Sunday 21 June 2009

I'm not saying Apple are evil, but...

I don't use the word "hate". It is too strong for most of my emotions. If I did, however, I would most likely be using it right about now, with regard to HFS.
When copying the files for the disc (with hfsutils, see previous post), there are several modes that can be used to copy the files: raw, binhex, macbinaryii, text. There is also an auto mode, which tries to make an intelligent guess as to which mode should be used. Unfortunately, it doesn't get it right for the T7G data files: it tries to copy them as text. They need to be copied with the raw mode, but the binary (which also, helpfully, contains another selection of required files) cannot be copied in raw mode. That can be copied with auto (which guesses correctly that it should be copied with the macbinaryii mode).
I think before I dig too deeply into support for the Mac version I'm going to have to learn a little more about how HFS works, and why this confusion arises. I remember a Mac-based friend trying to explain to me (about 15 years ago) all about resource forks, data forks, etc. I just sat there thinking "surely a file is a file? it start, has binary data in, then ends, and different files are interpreted in different ways". I wish I was still in contact with that friend so I could phone him and get him to repeat the conversation...

Edit: It seems I'm not alone in my view of HFS: http://www.engadget.com/2008/02/05/linus-torvalds-calls-apples-file-system-utter-crap/

6 comments:

Fingolfin said...

It is sad when people start to hate or defame that what they do not understand :-(. Especially in the days of Google and Wikipedia, which make it soooo easy to find out what HFS does, what resource vs. data forks are, what binhex means etc. ;).

A file is a file you say -- of course! On HFS just as on any other *file* system. But what *is* a file? On most classical unix filesystems, and also on FAT, a file is a set of meta-data (a filename, modification dates, access permissions, ...) plus a single data stream.

The main difference with HFS is that there are *two* data streams (and lots more meta-data, like type/creatore codes that allow associating files to programs without the hack called "file extensions"). One data stream is the "data fork", which resembles what you probably call a "file" (doing so, you do forget about meta data, though ;). The other work is not containing arbitrary data, though, but rather contains structured data. A bit like in an IFF file. That makes it possible to write programs which read and display this data in a generic fashion, too.

There is nothing evil about that; it's actually a quite useful feature, but of course it does have the "drawback" of not mapping 1-1 on the filesystems used on most other systems. So, to transfer a file from MacOS HFS with a resource fork to one of these systems, you need to somehow merge the two data streams into a single one. That's what the BinHex and MacBinary encodings were good for.

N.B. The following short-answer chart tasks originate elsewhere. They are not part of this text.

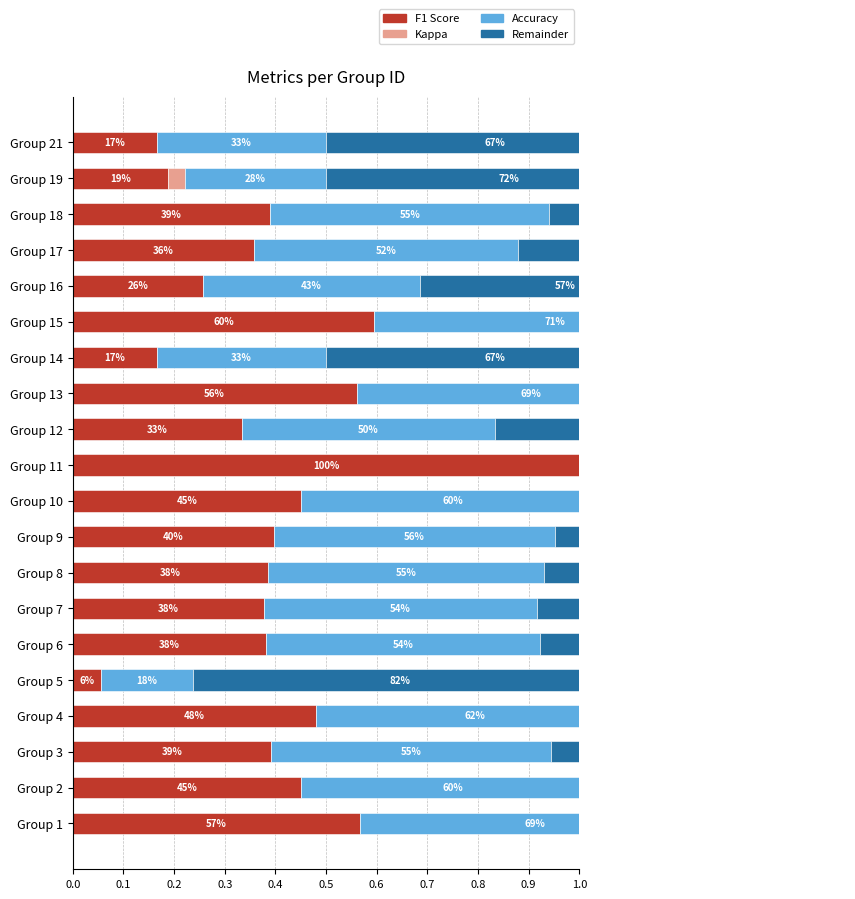

What is the sum of the F1 Score values at Group 6 and Group 10?

0.8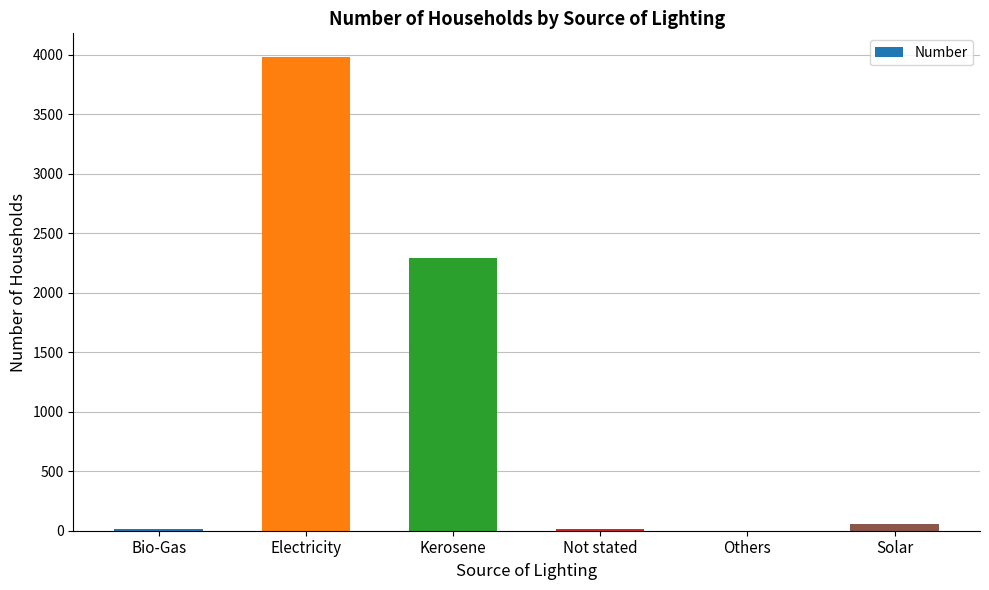

Where is the data nearest to the value 1991?

Kerosene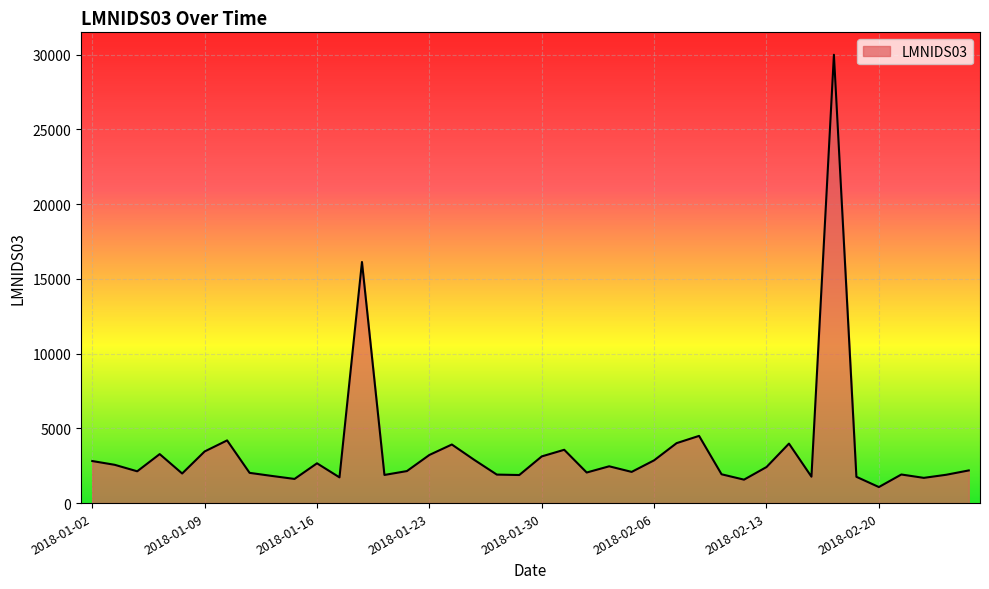

What is the difference between the maximum and minimum values?

28927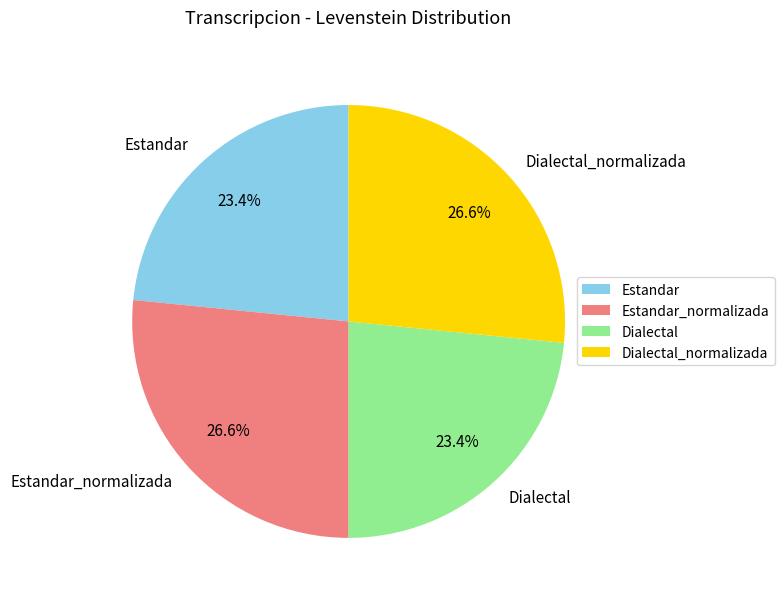

Which has a higher value, Dialectal_normalizada or Dialectal?

Dialectal_normalizada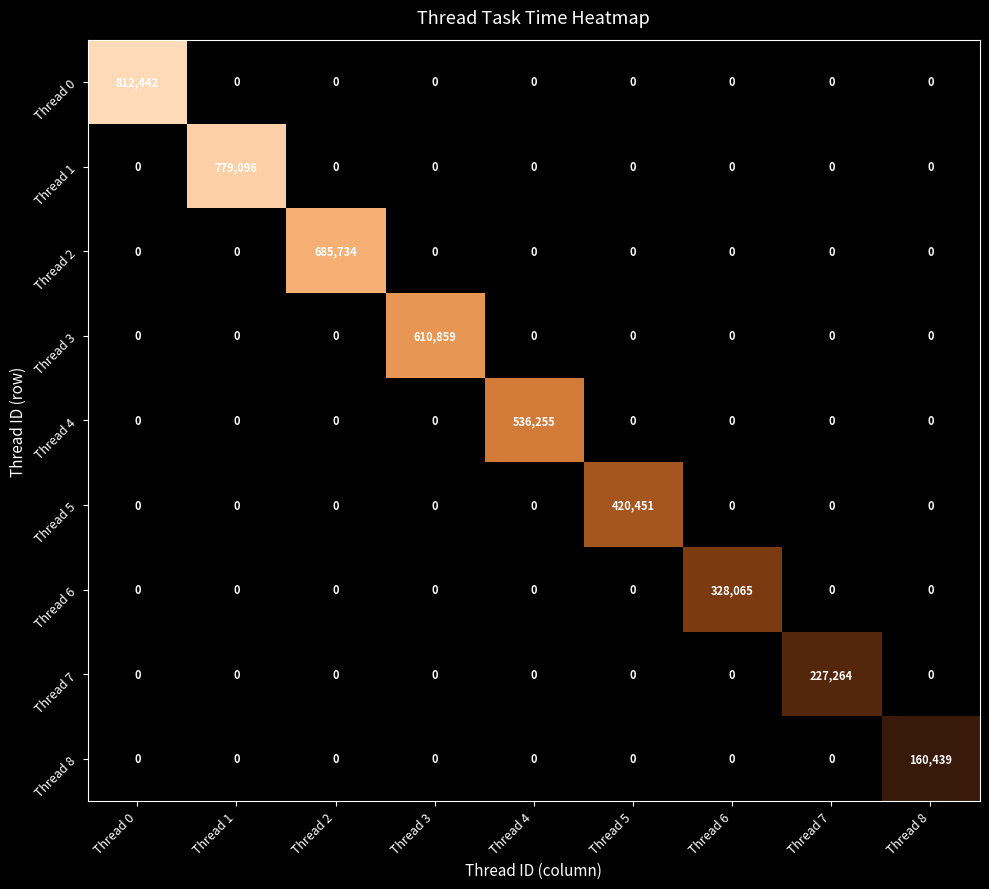

How many categories are shown in the chart?

9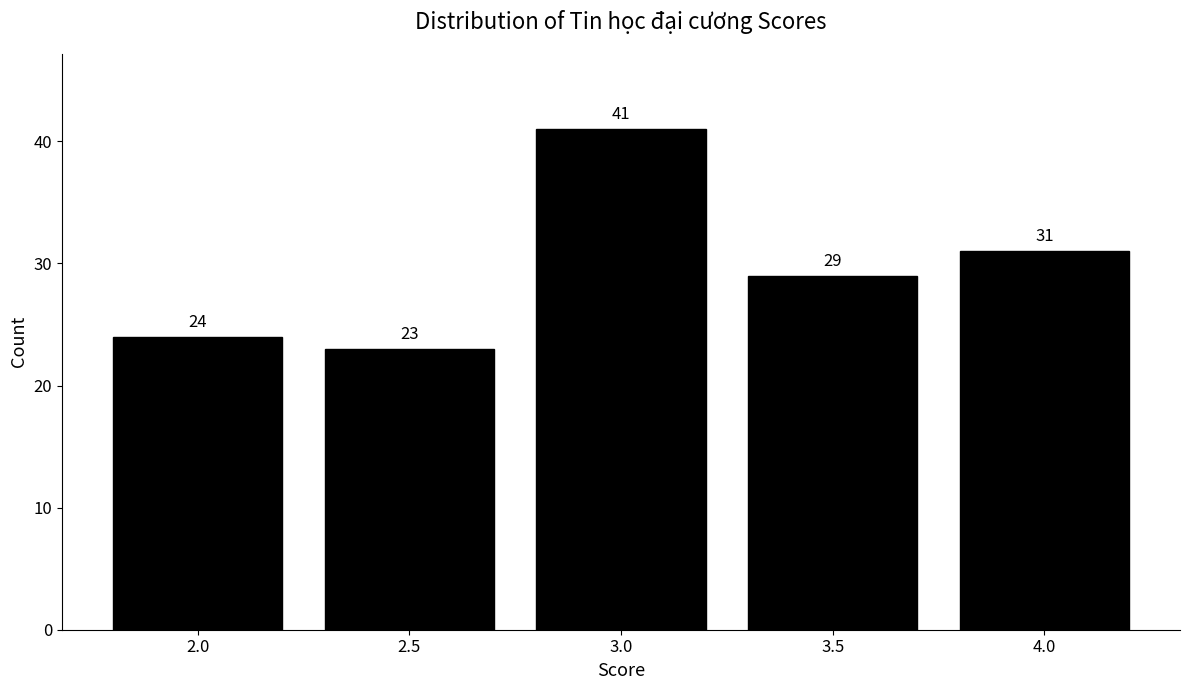

Reading left to right, extract all data points from this chart.

2.0=24	2.5=23	3.0=41	3.5=29	4.0=31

This problematic interoperability is probably the primary reason that Apple stopped using the resource fork system. This eased cross platform compatibility of files, at the cost of sacrificing some truly useful system features :/. Many mac users and developers were really unhappy about this loss.

By the way, most modern file systems (i.e. *not* ext3 ;), and also many old ones (like the VMS file system) do allow associating data streams with a single file, e.g. NTFS or ZFS. And also many now offer additional metadata support.


As for Linus Torvalds': He's a bright guy, but very often behaves like an utter troll. That comment you link to is perfect example of that. If you look at it closely, not a single factual argument is given. Sad :(.

clone2727 said...

The only thing that has really ever bothered me with HFS are some QuickTime videos that have the mdat section in the resource fork. Those videos are unplayable without modifications on non-Mac systems. Of course the mdat section can just be appended to the end of the data fork ;)

Unknown said...

Thank you for the explanation, and apologies for seeming closed minded and such: the post was written after a long night of copying the same disc multiple times, so naturally I felt a little frustrated!
I see your point, it does seem like it has useful features. The main point of my post (which I admit possibly got lost in my rant) is that I need to understand it better before starting to make the T7G Mac binary readable by ScummVM. I'll have to take a look at the way other engines do it.

I guess my post could be re-written as "why can't everyone do everything the same way?" (rhetorical ;-).

Eugene Sandulenko said...

scumm/he/resource_he.cpp contains MacResExtractor class which reads requested sections from MacBinary files.

So what you need is to move this class over to common/ directory, it is pretty generic.

Unknown said...

Wow, ScummVM really does have everything... I'll give that a go, thanks!

Fingolfin said...

Note: There is a difference between MacBinary and Binhex. I think we only support the former.

The main difference is that binhex encodes the data into pure ASCII, using only 7bits in each byte (thus making it "8bit clean" and compatible with say old modems, etc.). MacBinary encodes into a binary data stream and as such is a lot more space efficient (and hence in later days, Mac users tended to prefer it).

There are excellent Wikipedia articles on both, though, which are probably more accurate than my fading memories, too ;).